═════ Page ═════

SSL/TLS

This page is a work in progress.

This page may thus be incomplete. Its content may be changed in the near future.

SSL/TLS is a protocol used to ensure a secure connection in various standard networking protocols (HTTP, FTP, etc.). Even though people talk about SSL, this protocol has been since mostly replaced with TLS (versions 1.0, 1.1 or 1.2). SSL should not be used anymore as it is not considered secure.

In order to setup an HTTPS connection, SSL/TLS is used between TCP and HTTP. In other word, the HTTP command sent by the Web browser and the HTML returned by the server are encrypted using SSL/TLS.

WARNING: implementing your own TLS layer is no guarantee of security. It is indeed recommended to never even write your own implementation of known, secure cryptographic algorithms as multiple attacks have been known to exploit some faults in the implementation. Writing your own TLS layer is however useful if you want to understand how SSL/TLS works and/or if you want to access Websites which are only available through HTTPS.

═════

Directive 1: Using the SSL/TLS page, explain why SSL should no longer be used.

═════ Supplied information ═════

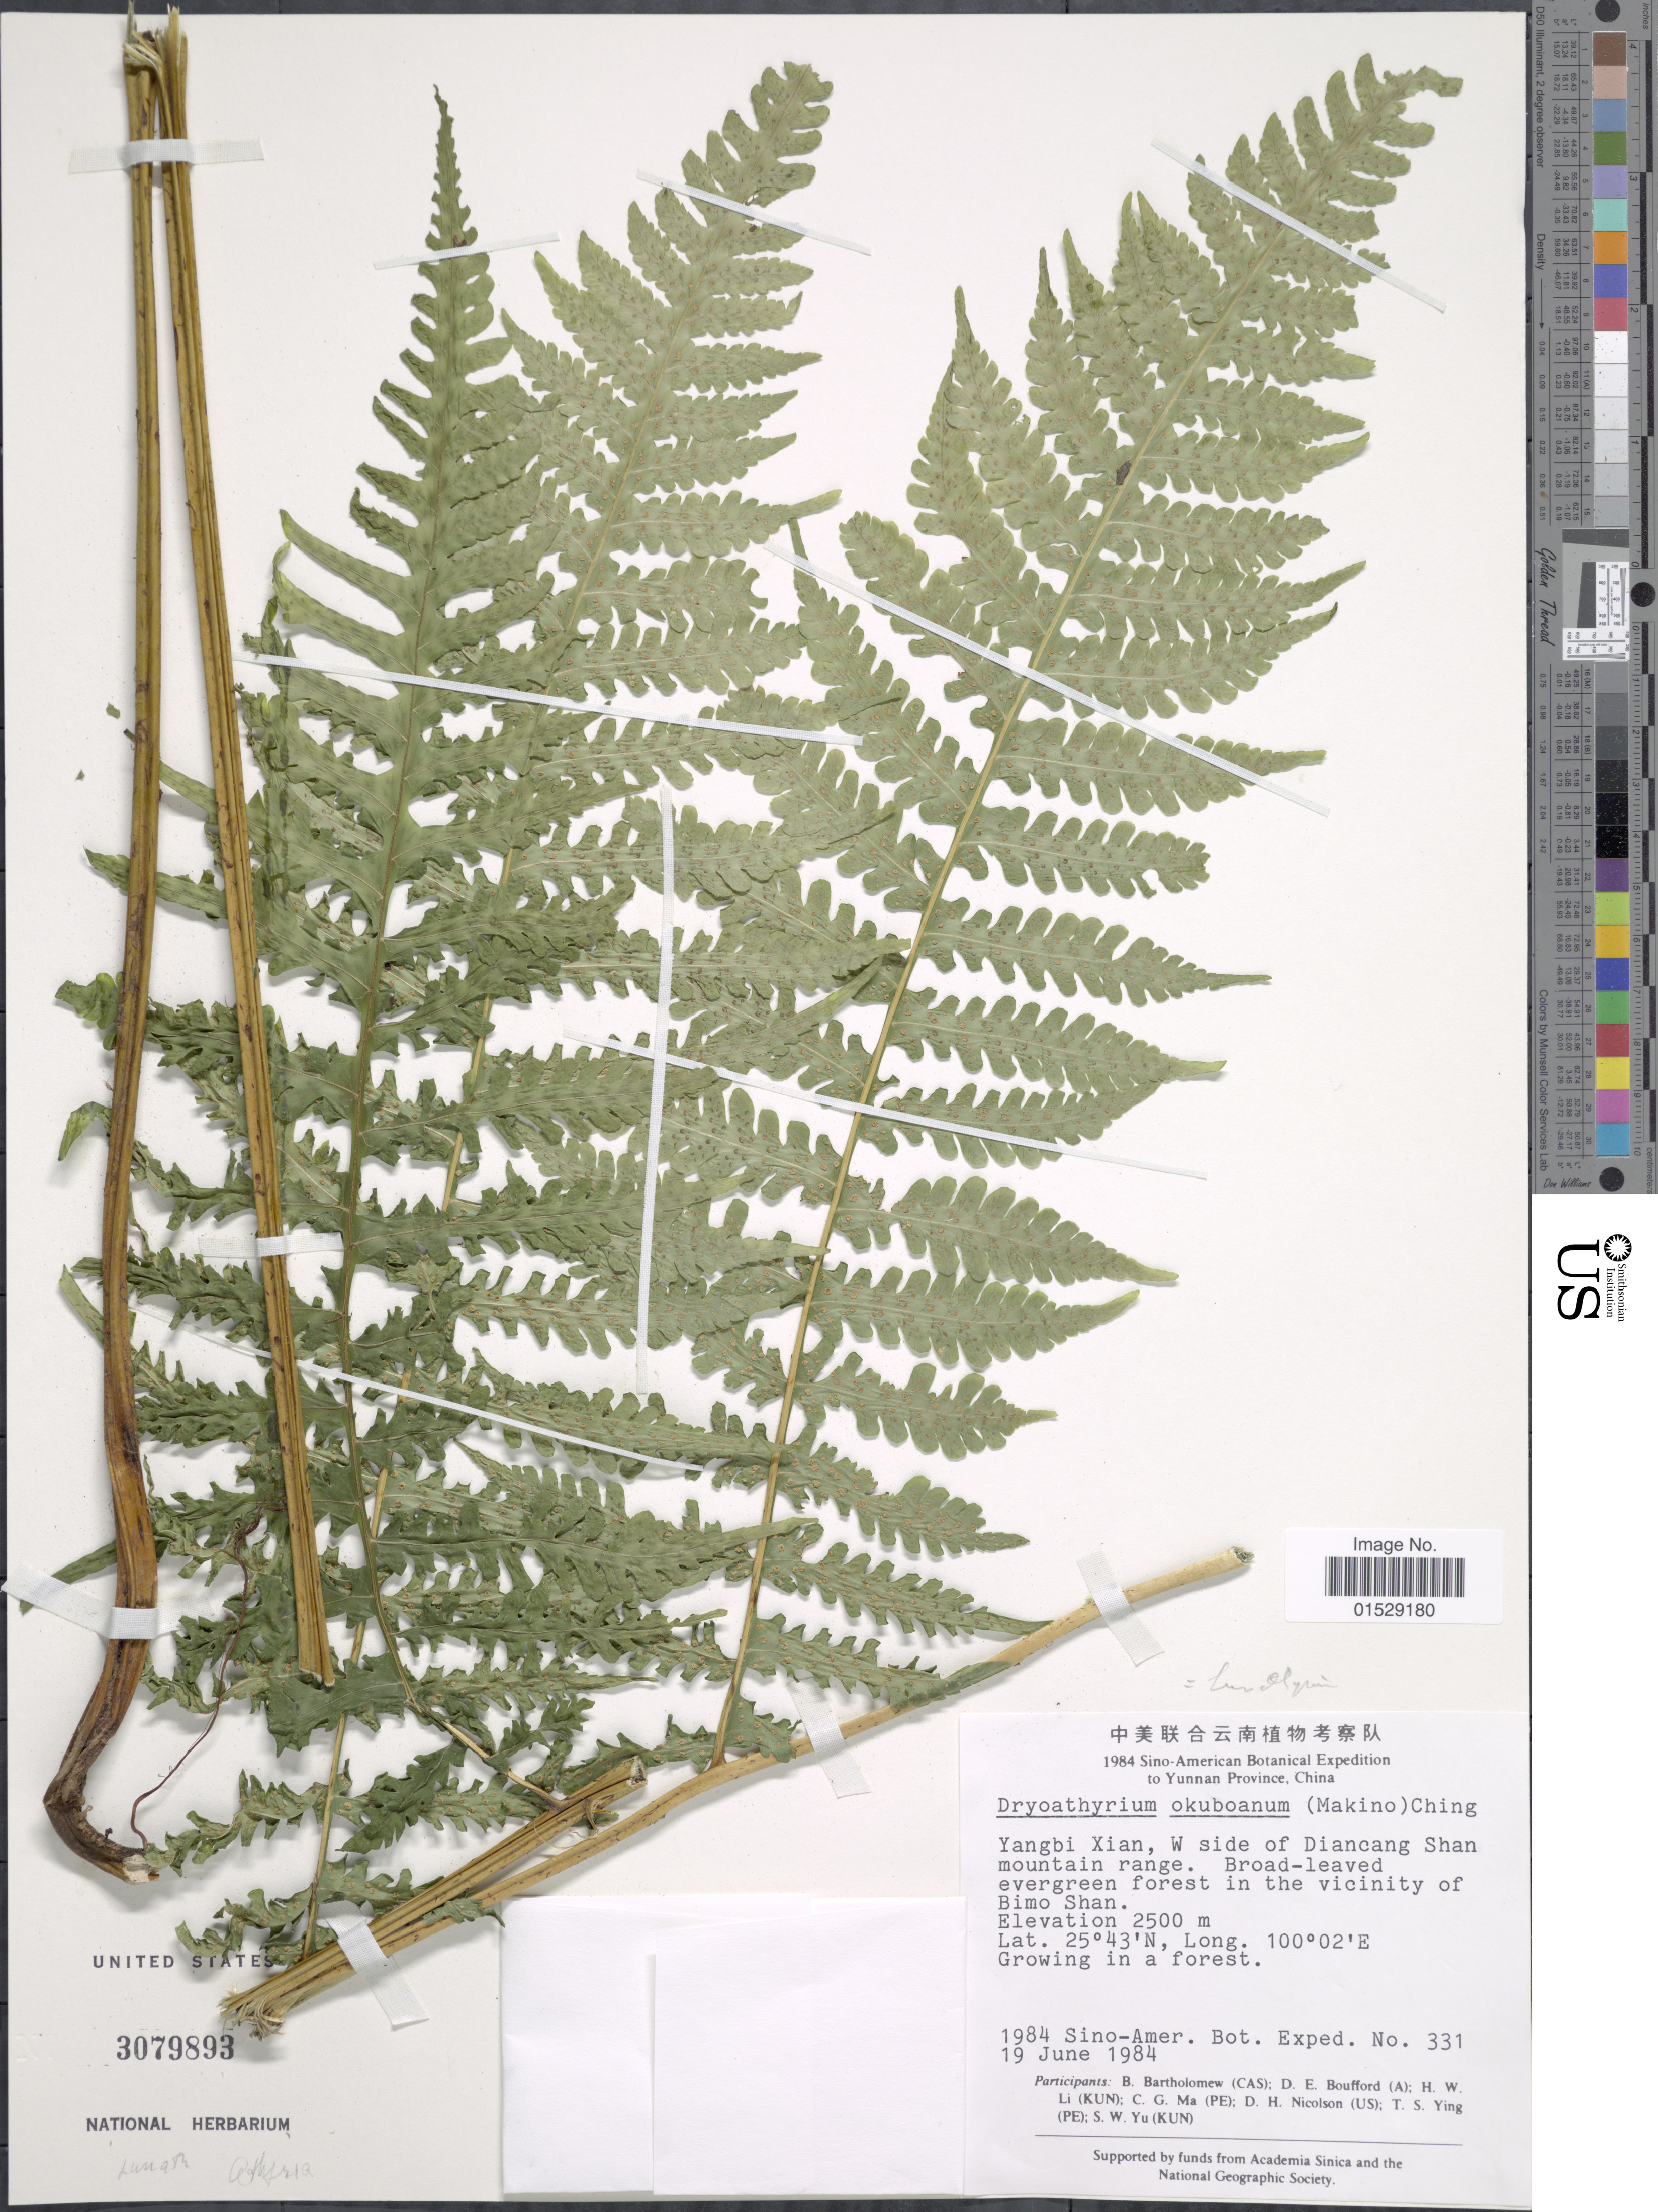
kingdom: Plantae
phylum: Tracheophyta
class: Polypodiopsida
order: Polypodiales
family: Athyriaceae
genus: Deparia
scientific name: Deparia okuboana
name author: (Makino) M. Kato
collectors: Sino-Amer. Bot. Exped. 1984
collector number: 331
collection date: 1984-06-19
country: China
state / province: Yunnan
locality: Yunnan Province, Yangbi Xian, W side of Diancang Shan mountain range, broad-leaved evergreen forest in the vicinity of Bimo Shan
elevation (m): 2500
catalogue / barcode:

═════

Directive 2: In the records, take the lines starting at the one containing "state / province: Yunnan" and ending with the last line of the records. Write them out again with "elevation" switched to "altitude" and everything else unchanged.

Exercise response 1: SSL should no longer be used because it is not considered secure. It has mostly been replaced by TLS, in versions 1.0, 1.1 or 1.2.

Exercise response 2:
state / province: Yunnan
locality: Yunnan Province, Yangbi Xian, W side of Diancang Shan mountain range, broad-leaved evergreen forest in the vicinity of Bimo Shan
altitude (m): 2500
catalogue / barcode:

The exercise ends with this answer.